# Thread: End behaviour of a rational function

1. ## End behaviour of a rational function

Hi,

I hope someone can help. I'm trying to understand why in this example does x approach -3 from the positive direction starting at the interval of -2? Why doesn't it, for example, begin at -1?

Here's also a link to the video: https://www.khanacademy.org/math/alg...onal-functions

Sincerely,
Olivia

2. ## Re: End behaviour of a rational function

The sign changes if and only if a single factor changes sign. In the interval $(-\infty,-3)$, all factors are negative. On the interval $(-3,-2)$ only $x+3$ is positive. So if you want to evaluate the sign of the limit, you want to look on an interval where the sign stays the same.

3. ## Re: End behaviour of a rational function

I am truly not sure I understand the question.

$0 < \alpha .$

$\dfrac{(-\ 3 - \alpha)^2 + 3(-\ 3 - \alpha) + 2}{(-\ 3 - \alpha) + 3} = \dfrac{(-\ 1)^2(3 + \alpha)^2 - 9 - 3\alpha + 2}{-\ \alpha} =$

$\dfrac{9 + 6 \alpha + \alpha^2 - 9 - 3 \alpha + 2}{-\ \alpha} = \dfrac{3 \alpha + \alpha^2 + 2}{-\ \alpha} = -\ 3 - \alpha - \dfrac{2}{\alpha}.$

$\therefore \displaystyle \lim_{\alpha \rightarrow 0} \left ( -\ 3 - \alpha - \dfrac{2}{\alpha} \right ) = -\ 3 - 0 -\ \infty = -\ \infty.$ Take as an example.

$-\ 3 - 0.0001 - \dfrac{2}{.0001} = - \ 3.0001 - 20000 = -\ 20003.0001 \text { and}\\ -\ 3 - 0.00001 - \dfrac{2}{.00001} = -\ 3 - .0.00001 - 200000 = -\ 200003.00001 .$

Growing by leaps and bounds in the negative direction.

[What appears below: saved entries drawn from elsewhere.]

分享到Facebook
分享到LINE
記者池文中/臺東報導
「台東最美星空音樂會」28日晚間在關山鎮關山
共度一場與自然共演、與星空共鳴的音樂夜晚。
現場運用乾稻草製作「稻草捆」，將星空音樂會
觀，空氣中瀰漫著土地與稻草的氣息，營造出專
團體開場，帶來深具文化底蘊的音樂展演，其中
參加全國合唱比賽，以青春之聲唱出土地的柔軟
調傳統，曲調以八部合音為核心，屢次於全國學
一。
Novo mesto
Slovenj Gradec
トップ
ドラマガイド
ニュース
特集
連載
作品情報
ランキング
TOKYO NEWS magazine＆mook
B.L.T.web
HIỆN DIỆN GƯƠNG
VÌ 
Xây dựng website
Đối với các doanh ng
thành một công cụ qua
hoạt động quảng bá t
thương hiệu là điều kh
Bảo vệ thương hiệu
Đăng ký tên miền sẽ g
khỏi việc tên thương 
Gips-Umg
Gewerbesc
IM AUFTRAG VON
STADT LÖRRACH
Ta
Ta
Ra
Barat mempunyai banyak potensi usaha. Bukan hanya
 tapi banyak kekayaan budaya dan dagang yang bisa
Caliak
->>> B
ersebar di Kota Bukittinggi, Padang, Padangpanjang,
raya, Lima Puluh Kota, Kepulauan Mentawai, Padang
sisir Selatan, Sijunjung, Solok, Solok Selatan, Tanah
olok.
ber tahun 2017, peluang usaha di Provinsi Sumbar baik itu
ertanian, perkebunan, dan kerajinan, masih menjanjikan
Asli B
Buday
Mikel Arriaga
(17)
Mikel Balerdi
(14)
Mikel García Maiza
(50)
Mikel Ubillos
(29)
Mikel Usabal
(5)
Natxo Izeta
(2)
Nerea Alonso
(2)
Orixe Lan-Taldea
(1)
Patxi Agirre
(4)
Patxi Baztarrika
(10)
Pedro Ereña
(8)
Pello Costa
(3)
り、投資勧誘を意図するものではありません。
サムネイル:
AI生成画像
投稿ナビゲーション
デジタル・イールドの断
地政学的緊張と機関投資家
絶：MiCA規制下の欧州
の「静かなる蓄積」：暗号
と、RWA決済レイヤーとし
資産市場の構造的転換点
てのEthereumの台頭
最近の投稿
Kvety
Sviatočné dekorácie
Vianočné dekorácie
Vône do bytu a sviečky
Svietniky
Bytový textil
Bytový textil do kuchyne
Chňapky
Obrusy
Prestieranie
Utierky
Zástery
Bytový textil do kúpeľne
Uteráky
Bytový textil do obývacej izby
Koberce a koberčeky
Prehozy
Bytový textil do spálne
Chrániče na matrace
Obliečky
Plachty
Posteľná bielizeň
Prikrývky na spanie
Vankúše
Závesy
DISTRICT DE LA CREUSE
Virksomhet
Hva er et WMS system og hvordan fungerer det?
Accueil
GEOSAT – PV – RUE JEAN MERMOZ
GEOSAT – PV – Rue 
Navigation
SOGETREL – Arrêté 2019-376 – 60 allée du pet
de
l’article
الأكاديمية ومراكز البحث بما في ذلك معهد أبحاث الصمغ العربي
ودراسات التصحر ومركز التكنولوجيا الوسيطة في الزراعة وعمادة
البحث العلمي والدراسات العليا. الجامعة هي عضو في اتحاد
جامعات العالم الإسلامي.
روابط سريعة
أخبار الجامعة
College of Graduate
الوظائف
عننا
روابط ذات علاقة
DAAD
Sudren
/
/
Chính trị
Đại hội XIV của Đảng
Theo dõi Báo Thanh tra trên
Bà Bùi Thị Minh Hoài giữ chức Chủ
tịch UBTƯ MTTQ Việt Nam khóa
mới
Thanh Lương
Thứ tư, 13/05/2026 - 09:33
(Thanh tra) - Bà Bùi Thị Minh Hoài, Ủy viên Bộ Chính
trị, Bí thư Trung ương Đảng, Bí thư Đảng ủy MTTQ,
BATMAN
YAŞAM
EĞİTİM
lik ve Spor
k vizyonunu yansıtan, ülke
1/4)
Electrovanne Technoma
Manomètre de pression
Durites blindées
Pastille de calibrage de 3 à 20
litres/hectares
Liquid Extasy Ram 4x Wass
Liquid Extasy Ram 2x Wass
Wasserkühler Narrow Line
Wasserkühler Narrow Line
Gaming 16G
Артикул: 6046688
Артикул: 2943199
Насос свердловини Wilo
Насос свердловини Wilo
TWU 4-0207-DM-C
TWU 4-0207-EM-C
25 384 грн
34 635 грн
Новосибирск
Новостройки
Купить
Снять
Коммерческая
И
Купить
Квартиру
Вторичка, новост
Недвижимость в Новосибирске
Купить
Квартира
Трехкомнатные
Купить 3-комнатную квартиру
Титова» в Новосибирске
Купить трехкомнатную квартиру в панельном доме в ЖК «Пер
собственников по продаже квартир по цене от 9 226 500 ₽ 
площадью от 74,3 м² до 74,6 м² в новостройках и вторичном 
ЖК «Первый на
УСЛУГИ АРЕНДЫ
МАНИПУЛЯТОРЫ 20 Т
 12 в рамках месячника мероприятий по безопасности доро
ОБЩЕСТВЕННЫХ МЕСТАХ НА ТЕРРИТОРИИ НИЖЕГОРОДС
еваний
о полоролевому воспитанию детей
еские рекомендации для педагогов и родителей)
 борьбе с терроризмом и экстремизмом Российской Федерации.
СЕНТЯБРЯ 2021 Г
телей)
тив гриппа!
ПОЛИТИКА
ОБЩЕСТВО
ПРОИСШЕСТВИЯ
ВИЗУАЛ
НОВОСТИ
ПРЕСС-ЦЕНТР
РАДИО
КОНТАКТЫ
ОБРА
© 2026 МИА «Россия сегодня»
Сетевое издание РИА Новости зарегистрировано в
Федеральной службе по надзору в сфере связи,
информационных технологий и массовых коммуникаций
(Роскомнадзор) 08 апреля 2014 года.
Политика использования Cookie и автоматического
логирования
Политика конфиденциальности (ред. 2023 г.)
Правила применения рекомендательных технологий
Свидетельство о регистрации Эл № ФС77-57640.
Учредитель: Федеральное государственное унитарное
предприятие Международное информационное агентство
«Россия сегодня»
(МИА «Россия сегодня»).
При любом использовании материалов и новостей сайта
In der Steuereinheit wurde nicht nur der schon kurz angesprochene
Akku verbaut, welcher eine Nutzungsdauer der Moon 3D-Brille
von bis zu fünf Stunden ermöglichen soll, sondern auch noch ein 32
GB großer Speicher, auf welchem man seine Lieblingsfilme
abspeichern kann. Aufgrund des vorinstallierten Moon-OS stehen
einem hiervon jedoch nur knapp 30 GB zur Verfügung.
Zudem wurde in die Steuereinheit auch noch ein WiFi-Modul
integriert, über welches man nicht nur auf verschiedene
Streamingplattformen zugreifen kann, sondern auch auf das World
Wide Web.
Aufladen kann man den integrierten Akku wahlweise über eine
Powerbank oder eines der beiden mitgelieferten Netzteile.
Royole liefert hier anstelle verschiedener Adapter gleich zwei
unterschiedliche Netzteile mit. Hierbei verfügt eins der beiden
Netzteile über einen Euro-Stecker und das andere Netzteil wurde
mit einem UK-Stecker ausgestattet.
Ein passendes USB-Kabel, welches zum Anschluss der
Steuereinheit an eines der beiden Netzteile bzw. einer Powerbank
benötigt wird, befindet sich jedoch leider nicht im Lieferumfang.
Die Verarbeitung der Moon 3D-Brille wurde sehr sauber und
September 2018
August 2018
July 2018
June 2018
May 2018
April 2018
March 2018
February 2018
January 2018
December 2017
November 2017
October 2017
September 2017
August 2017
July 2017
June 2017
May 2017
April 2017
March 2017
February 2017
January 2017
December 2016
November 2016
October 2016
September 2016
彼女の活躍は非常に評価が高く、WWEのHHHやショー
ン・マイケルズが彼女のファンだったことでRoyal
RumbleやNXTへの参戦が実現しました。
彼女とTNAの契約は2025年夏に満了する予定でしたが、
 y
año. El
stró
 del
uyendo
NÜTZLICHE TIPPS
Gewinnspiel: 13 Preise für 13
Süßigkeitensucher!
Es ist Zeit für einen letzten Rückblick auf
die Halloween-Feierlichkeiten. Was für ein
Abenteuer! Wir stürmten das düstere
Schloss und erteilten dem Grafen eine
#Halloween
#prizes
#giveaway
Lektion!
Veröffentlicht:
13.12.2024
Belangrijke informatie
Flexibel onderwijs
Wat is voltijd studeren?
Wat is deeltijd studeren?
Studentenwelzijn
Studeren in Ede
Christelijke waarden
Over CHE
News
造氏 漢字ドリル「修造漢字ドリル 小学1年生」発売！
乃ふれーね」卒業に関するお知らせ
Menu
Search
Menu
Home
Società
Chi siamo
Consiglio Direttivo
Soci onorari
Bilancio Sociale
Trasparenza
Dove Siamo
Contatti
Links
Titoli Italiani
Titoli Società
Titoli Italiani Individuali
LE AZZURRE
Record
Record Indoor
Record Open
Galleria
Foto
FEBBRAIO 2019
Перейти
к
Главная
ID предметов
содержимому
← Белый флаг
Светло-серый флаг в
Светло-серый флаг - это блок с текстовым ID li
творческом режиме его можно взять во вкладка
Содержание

$\dfrac{(-\ 3 + \alpha)^2 + 3(-\ 3 + \alpha) + 2}{(-\ 3 + \alpha) + 3} = \dfrac{9 - 6 \alpha + \alpha^2 - 9 + 3 \alpha + 2}{\alpha} =$

$\dfrac{-\ 3 \alpha + \alpha^2 + 2}{\alpha} = -\ 3 + \alpha + \dfrac{2}{\alpha}.$

$\therefore \displaystyle \lim_{\alpha \rightarrow 0} \left ( -\ 3 + \alpha + \dfrac{2}{\alpha} \right ) = -\ 3 + 0 + \infty = \infty.$

Take as an example.

$-\ 3 + 0.0001 + \dfrac{2}{.0001} = - \ 3 + 20000.0001 = 19997.0001 \text { and}\\ -\ 3 + 0.00001 + \dfrac{2}{.00001} = -\ 3 + 200000.00001 = 199997.00001 .$

Growing by leaps and bounds in the positive direction.

4. ## Re: End behaviour of a rational function

If you look and listen closely in the video at the 5:00 mark, he chose to approach the Vertical Asymptote starting from -2 and study the range of -3 ---- -2 to make sure that there's no sign changes in the numerator (changes in graph behavior locally). He could have picked a larger number such as -1 or 100 like you said but he chose x= -2 because (-2 is an x intercept in the numerator) and sometimes a line can bounce or go through an intercept (depending on it's multiplicity) and that can affect the way it looks and behaves around an asymptote.